= AIM OF THE TASK =
Could you return every record below without changing a word?

= TASK DATA =
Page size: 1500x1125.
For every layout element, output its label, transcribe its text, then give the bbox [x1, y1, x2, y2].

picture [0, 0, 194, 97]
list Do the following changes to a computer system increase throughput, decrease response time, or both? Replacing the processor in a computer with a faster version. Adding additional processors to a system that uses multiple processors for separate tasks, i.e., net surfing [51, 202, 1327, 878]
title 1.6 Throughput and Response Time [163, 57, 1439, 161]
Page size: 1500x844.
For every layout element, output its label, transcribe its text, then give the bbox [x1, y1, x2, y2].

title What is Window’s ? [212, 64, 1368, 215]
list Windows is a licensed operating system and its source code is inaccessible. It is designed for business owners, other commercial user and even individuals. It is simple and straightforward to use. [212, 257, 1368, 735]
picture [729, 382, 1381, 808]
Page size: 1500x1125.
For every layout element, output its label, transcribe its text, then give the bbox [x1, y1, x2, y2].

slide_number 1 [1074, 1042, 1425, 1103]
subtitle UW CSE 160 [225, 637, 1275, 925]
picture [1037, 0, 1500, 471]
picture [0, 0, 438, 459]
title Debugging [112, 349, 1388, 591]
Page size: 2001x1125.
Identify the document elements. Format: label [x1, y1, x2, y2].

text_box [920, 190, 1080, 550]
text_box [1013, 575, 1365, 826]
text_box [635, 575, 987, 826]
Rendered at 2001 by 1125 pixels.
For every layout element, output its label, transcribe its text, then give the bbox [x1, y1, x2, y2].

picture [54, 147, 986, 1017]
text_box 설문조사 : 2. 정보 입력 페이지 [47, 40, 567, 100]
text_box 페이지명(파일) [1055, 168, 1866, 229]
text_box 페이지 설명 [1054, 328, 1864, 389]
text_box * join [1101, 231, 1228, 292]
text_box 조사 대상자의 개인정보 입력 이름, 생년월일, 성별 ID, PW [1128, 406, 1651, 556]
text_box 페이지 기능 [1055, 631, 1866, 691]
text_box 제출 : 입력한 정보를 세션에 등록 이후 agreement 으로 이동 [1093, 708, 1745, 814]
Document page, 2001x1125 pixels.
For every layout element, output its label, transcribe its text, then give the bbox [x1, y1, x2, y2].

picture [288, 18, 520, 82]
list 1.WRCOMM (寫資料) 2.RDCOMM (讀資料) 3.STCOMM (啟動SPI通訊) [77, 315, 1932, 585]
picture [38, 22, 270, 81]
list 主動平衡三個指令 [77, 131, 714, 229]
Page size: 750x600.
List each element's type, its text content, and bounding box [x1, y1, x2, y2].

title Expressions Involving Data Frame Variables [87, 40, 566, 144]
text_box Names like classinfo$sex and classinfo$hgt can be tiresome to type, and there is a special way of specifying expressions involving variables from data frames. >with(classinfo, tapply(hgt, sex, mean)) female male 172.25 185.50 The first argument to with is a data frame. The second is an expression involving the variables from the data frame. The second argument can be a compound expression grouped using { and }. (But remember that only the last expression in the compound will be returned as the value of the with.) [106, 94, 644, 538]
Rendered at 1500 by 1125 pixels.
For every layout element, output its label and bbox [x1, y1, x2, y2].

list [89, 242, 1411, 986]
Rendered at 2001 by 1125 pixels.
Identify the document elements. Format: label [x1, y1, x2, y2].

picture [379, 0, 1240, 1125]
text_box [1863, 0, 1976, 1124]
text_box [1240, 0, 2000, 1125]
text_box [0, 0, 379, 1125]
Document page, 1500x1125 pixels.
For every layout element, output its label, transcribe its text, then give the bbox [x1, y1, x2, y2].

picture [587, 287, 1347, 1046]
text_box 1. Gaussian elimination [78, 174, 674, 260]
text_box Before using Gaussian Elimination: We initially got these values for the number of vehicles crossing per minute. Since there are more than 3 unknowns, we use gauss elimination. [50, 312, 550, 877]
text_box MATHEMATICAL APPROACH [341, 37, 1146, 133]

= RESULT FOR THIS EXERCISE =
Page size: 1500x1125.
For every layout element, output its label, transcribe its text, then give the bbox [x1, y1, x2, y2].

picture [0, 0, 194, 97]
list Do the following changes to a computer system increase throughput, decrease response time, or both? Replacing the processor in a computer with a faster version. Adding additional processors to a system that uses multiple processors for separate tasks, i.e., net surfing [51, 202, 1327, 878]
title 1.6 Throughput and Response Time [163, 57, 1439, 161]
Page size: 1500x844.
For every layout element, output its label, transcribe its text, then give the bbox [x1, y1, x2, y2].

title What is Window’s ? [212, 64, 1368, 215]
list Windows is a licensed operating system and its source code is inaccessible. It is designed for business owners, other commercial user and even individuals. It is simple and straightforward to use. [212, 257, 1368, 735]
picture [729, 382, 1381, 808]
Page size: 1500x1125.
For every layout element, output its label, transcribe its text, then give the bbox [x1, y1, x2, y2].

slide_number 1 [1074, 1042, 1425, 1103]
subtitle UW CSE 160 [225, 637, 1275, 925]
picture [1037, 0, 1500, 471]
picture [0, 0, 438, 459]
title Debugging [112, 349, 1388, 591]
Page size: 2001x1125.
Identify the document elements. Format: label [x1, y1, x2, y2].

text_box [920, 190, 1080, 550]
text_box [1013, 575, 1365, 826]
text_box [635, 575, 987, 826]
Rendered at 2001 by 1125 pixels.
For every layout element, output its label, transcribe its text, then give the bbox [x1, y1, x2, y2].

picture [54, 147, 986, 1017]
text_box 설문조사 : 2. 정보 입력 페이지 [47, 40, 567, 100]
text_box 페이지명(파일) [1055, 168, 1866, 229]
text_box 페이지 설명 [1054, 328, 1864, 389]
text_box * join [1101, 231, 1228, 292]
text_box 조사 대상자의 개인정보 입력 이름, 생년월일, 성별 ID, PW [1128, 406, 1651, 556]
text_box 페이지 기능 [1055, 631, 1866, 691]
text_box 제출 : 입력한 정보를 세션에 등록 이후 agreement 으로 이동 [1093, 708, 1745, 814]
Document page, 2001x1125 pixels.
For every layout element, output its label, transcribe its text, then give the bbox [x1, y1, x2, y2].

picture [288, 18, 520, 82]
list 1.WRCOMM (寫資料) 2.RDCOMM (讀資料) 3.STCOMM (啟動SPI通訊) [77, 315, 1932, 585]
picture [38, 22, 270, 81]
list 主動平衡三個指令 [77, 131, 714, 229]
Page size: 750x600.
List each element's type, its text content, and bounding box [x1, y1, x2, y2].

title Expressions Involving Data Frame Variables [87, 40, 566, 144]
text_box Names like classinfo$sex and classinfo$hgt can be tiresome to type, and there is a special way of specifying expressions involving variables from data frames. >with(classinfo, tapply(hgt, sex, mean)) female male 172.25 185.50 The first argument to with is a data frame. The second is an expression involving the variables from the data frame. The second argument can be a compound expression grouped using { and }. (But remember that only the last expression in the compound will be returned as the value of the with.) [106, 94, 644, 538]
Rendered at 1500 by 1125 pixels.
For every layout element, output its label and bbox [x1, y1, x2, y2].

list [89, 242, 1411, 986]
Rendered at 2001 by 1125 pixels.
Identify the document elements. Format: label [x1, y1, x2, y2].

picture [379, 0, 1240, 1125]
text_box [1863, 0, 1976, 1124]
text_box [1240, 0, 2000, 1125]
text_box [0, 0, 379, 1125]
Document page, 1500x1125 pixels.
For every layout element, output its label, transcribe its text, then give the bbox [x1, y1, x2, y2].

picture [587, 287, 1347, 1046]
text_box 1. Gaussian elimination [78, 174, 674, 260]
text_box Before using Gaussian Elimination: We initially got these values for the number of vehicles crossing per minute. Since there are more than 3 unknowns, we use gauss elimination. [50, 312, 550, 877]
text_box MATHEMATICAL APPROACH [341, 37, 1146, 133]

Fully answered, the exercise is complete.